Task:
How many lines of the entries hold the string "linecap"? Reply with the number alone.

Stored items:
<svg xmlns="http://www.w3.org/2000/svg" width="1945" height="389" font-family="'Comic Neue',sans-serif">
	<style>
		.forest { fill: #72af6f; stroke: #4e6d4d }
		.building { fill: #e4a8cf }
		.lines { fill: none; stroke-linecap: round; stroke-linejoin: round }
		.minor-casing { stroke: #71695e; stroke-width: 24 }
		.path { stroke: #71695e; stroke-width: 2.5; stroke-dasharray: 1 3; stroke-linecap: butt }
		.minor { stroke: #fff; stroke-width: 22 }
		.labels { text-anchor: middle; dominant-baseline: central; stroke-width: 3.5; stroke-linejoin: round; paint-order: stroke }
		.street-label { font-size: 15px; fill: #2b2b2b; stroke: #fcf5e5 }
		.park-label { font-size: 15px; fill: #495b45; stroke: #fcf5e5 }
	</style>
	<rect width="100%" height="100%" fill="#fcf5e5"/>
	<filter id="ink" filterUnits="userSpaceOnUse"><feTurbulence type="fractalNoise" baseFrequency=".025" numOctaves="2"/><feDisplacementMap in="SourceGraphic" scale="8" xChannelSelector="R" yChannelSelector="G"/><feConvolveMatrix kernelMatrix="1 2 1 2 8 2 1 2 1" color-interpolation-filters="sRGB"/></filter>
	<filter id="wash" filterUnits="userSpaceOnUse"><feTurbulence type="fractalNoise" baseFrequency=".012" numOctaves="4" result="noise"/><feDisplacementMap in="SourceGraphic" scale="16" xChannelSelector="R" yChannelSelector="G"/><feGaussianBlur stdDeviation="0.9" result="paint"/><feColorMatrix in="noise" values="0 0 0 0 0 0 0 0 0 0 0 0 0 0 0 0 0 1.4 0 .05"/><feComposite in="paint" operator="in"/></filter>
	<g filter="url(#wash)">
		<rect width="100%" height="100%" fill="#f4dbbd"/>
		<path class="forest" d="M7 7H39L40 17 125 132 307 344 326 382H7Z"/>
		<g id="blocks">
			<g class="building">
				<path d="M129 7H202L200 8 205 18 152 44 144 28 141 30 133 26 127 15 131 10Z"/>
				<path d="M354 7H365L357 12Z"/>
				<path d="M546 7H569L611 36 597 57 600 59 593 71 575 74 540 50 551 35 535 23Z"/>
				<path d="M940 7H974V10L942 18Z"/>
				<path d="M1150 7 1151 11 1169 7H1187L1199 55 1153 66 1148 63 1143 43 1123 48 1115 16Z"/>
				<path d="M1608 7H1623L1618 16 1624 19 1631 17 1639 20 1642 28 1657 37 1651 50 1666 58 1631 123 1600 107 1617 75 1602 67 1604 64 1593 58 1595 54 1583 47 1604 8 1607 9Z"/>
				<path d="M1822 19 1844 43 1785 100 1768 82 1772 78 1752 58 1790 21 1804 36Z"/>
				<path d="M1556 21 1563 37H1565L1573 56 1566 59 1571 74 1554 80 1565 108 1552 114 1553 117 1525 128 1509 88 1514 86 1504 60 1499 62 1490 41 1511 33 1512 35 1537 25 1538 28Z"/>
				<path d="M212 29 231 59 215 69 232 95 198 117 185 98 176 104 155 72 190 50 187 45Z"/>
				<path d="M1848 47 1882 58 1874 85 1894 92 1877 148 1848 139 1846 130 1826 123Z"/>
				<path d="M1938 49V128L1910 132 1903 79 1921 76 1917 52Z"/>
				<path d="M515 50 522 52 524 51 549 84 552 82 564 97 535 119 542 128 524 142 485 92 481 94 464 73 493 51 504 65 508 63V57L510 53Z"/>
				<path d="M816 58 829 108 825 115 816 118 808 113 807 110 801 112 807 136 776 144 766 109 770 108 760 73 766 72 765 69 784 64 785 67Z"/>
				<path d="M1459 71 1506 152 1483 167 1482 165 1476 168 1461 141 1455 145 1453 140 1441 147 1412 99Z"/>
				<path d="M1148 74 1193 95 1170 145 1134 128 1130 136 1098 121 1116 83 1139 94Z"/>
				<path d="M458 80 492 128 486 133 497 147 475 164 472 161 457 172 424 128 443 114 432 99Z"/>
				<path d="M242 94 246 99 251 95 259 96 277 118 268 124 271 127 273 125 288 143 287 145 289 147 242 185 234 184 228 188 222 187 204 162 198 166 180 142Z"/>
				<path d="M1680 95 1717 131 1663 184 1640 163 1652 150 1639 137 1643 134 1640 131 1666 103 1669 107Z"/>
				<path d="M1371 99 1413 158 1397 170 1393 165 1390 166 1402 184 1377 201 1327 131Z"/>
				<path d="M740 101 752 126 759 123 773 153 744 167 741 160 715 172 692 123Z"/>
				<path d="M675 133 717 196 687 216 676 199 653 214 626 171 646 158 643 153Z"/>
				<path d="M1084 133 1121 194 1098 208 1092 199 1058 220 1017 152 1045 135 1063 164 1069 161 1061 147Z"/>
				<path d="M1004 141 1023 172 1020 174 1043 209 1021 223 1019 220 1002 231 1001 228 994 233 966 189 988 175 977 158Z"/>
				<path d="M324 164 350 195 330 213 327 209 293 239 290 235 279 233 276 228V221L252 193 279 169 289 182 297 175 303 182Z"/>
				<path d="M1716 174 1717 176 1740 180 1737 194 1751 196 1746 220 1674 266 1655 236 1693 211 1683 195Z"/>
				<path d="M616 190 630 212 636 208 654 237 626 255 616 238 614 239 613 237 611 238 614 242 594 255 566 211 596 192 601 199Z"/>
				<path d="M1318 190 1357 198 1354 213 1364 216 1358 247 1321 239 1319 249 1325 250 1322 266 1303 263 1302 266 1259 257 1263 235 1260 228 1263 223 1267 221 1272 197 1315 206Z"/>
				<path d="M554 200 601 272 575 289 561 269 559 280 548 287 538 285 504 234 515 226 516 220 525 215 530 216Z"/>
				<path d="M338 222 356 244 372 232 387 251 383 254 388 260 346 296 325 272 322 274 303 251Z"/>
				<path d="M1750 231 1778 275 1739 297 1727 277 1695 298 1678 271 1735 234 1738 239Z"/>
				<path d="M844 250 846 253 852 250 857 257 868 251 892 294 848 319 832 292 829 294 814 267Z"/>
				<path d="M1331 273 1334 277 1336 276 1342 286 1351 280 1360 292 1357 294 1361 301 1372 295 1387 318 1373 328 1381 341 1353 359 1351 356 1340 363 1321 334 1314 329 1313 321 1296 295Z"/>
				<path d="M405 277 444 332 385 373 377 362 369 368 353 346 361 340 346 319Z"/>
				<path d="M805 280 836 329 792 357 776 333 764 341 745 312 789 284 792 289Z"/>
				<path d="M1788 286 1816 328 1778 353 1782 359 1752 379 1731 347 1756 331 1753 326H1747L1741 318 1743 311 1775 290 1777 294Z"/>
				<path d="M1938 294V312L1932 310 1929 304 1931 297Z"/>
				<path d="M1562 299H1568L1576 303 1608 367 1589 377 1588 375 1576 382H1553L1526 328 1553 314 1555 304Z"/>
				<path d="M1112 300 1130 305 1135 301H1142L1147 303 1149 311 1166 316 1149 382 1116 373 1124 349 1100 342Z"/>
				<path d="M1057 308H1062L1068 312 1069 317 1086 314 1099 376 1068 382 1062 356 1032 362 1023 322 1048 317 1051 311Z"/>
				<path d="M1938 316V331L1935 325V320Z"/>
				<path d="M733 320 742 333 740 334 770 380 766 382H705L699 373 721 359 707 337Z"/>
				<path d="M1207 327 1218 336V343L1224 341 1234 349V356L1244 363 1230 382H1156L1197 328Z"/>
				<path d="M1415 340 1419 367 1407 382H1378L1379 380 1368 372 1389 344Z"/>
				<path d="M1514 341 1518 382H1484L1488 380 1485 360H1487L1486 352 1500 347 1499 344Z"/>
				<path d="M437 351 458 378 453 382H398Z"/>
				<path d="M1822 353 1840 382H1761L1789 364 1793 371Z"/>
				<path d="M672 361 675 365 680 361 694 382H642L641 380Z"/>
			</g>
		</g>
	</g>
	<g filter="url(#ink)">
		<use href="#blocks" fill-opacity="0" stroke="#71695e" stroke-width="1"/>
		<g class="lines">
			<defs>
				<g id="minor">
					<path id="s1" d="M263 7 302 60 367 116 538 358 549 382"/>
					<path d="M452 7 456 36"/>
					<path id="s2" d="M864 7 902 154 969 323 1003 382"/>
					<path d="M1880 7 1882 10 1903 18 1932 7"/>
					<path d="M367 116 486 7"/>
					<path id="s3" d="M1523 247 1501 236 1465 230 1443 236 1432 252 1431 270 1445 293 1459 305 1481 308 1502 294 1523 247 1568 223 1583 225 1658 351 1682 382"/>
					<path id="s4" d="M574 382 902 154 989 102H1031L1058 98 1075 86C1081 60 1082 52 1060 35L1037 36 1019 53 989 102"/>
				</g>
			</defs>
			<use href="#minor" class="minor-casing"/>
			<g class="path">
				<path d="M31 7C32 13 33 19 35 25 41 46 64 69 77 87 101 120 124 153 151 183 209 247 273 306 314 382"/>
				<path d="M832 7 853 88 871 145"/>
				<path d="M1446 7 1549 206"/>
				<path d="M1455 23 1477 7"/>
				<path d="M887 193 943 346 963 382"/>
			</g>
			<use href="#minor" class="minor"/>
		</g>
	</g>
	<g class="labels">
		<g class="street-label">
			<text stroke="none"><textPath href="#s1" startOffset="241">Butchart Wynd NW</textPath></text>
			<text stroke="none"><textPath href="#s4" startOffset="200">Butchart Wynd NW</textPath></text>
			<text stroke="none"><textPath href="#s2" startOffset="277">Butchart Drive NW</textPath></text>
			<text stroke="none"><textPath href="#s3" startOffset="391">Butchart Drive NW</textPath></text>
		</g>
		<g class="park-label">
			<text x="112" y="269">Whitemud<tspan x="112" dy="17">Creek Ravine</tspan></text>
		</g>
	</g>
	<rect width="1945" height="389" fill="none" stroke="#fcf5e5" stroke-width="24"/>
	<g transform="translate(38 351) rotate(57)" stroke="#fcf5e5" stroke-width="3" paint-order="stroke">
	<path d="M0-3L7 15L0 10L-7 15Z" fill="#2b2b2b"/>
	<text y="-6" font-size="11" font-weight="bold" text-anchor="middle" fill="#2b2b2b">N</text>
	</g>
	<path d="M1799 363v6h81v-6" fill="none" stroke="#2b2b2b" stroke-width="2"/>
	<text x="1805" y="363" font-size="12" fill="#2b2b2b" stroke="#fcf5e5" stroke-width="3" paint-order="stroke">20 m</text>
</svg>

Result of the task:
2